İşte burada gördüğümüz kelime, Yeşaya 9:6’da “Güçlü TANRI” olarak tercüme edilen kelimeyle birebir aynıdır. Yine aynı çeviriyi yapan kişiler Hezekiel 31:11’e yani insanlara işaret ettiği yere gelince “Önderler(NIV)” veya “Güçlü olanlar(KJV)” olarak tercüme etmiş. Veya İbraniceki “Güçlü Tanrı” ifadesi yani “El Gibbowr” yani Yeşaya 9:6’daki ifadenin birebir aynısı Hezekiel 32:21’de insan olan kahramanları anlatırken geçer.


“Güçlü önderler, ölüler diyarından, Mısır ve onu destekleyenler için…” 


çevirmenler bu sefer de “Güçlü önderler” olarak çevirmiş. Yani demek istediğim şu, “El Gibbowr” un başkalarına referans ettiği bağlamlardayken çevirmenler çok mutlular ve bunu “Güçlü önderler”, “Güçlü olanlar” şeklinde çeviriyorlar. Ve bu gerçekten de çevrilmesi gerektiği gibidir. Bağlama baktığımız zaman bu ayetlerin Tanrı hakkında olmadığını anlayabiliyoruz. Yeşaya 9.bölümün ilk ayetine dönelim hadi. Mesih’in ne yapacağını düşünün. İsa Mesih bizler için ne yapacak?
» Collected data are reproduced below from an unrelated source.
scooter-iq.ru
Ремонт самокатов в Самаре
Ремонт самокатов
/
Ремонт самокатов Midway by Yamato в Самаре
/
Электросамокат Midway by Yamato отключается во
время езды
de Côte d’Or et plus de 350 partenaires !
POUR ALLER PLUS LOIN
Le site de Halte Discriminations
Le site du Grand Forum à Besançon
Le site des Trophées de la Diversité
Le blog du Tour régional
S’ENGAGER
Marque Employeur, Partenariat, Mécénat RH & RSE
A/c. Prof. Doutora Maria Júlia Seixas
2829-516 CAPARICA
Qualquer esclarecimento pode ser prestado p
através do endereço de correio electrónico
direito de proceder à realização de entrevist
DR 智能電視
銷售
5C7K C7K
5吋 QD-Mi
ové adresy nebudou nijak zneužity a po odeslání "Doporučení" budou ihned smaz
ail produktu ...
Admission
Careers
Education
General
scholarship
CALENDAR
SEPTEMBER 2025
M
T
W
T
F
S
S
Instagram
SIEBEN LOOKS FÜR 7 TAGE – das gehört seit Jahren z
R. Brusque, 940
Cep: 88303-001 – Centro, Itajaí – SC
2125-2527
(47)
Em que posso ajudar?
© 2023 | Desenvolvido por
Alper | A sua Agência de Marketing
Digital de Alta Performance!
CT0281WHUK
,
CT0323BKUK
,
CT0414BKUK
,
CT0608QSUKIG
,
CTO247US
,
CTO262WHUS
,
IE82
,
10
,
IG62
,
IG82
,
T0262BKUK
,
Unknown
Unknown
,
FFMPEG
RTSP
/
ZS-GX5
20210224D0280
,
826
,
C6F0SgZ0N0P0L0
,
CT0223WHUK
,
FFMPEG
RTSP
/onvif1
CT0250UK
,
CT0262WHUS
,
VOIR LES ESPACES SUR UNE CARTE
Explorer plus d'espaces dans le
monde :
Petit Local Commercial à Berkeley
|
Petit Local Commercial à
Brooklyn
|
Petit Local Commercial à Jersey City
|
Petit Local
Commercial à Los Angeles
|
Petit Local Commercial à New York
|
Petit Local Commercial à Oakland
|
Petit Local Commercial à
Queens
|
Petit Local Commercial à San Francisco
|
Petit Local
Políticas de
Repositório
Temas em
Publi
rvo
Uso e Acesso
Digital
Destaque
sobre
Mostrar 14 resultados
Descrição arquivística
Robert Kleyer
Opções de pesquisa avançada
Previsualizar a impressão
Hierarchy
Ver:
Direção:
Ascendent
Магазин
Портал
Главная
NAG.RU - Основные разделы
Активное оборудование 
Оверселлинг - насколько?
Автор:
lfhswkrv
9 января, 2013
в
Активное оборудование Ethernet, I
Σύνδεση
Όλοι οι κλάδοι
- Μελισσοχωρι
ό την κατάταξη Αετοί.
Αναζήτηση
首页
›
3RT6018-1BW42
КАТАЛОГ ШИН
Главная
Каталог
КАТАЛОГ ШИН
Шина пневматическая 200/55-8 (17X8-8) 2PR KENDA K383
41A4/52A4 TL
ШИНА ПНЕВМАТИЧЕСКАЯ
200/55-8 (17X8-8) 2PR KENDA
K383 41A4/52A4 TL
Neyi gerçekten de başaracak?


“Bununla birlikte, sıkıntı içinde olanlar için daha fazla hüzün olmayacak. (NIV)” 


Bu Mesih’imiz için bir gün gerçek olacak.


2.ayet: 


“Karanlıkta yürüyen halk Büyük bir ışık görecek” 


Bu İsa Mesih’in ışığıdır, Amen.


4.ayette diyor ki: 


“Onlara yük olan boyunduruğu paramparça edeceksin”


Bu, İsa Mesih’in yapacağı şeydir. O bizim yüklerimizi alacak.


“Omuzlarını döven değneği, Onlara eziyet edenlerin sopasını”


“Savaşta giyilen çizmeleri Ve kana bulanmış giysileri Yakılacak, ateşe yem olacak.”


Çünkü İsa Mesih dünyayı fethetmeye geldiğinde tüm savaşlara bir son verecek. Kesinlikle.


Peki Tanrı tüm bu harika şeyleri nasıl yapacak? Tabii ki Mesih aracılığıyla. Bize bir çocuk doğacak dendi ama hiçbir Yahudi Tanrı’nın çocuk olarak geleceğini düşünmedi. Ama Mesih’in yapacağını düşündüler.


“Bize bir oğul verilecek. Yönetim onun omuzlarında olacak.”


Kutsal Kitabın İsa hakkındaki peygamberliklerine bakın. Yeşaya’nın zamanındaki Yahudileri düşünün, Asurluların zulmü altındaydılar ve çok sert koşullar altındaydılar. Tıpkı günümüzdeki gibi koşullar sertti. Ve tam o anda Mesih hakkındaki bu peygamberlik geliyor.


“Onun adı Harika Öğütçü , Güçlü Kahraman, Gelen çağın Atası, Esenlik Önderi olacak”


Bu bizim İsa Mesih’imizdir. Mesih çağına onunla birlikte bakabiliyoruz. Tanrı sizi kutsasın.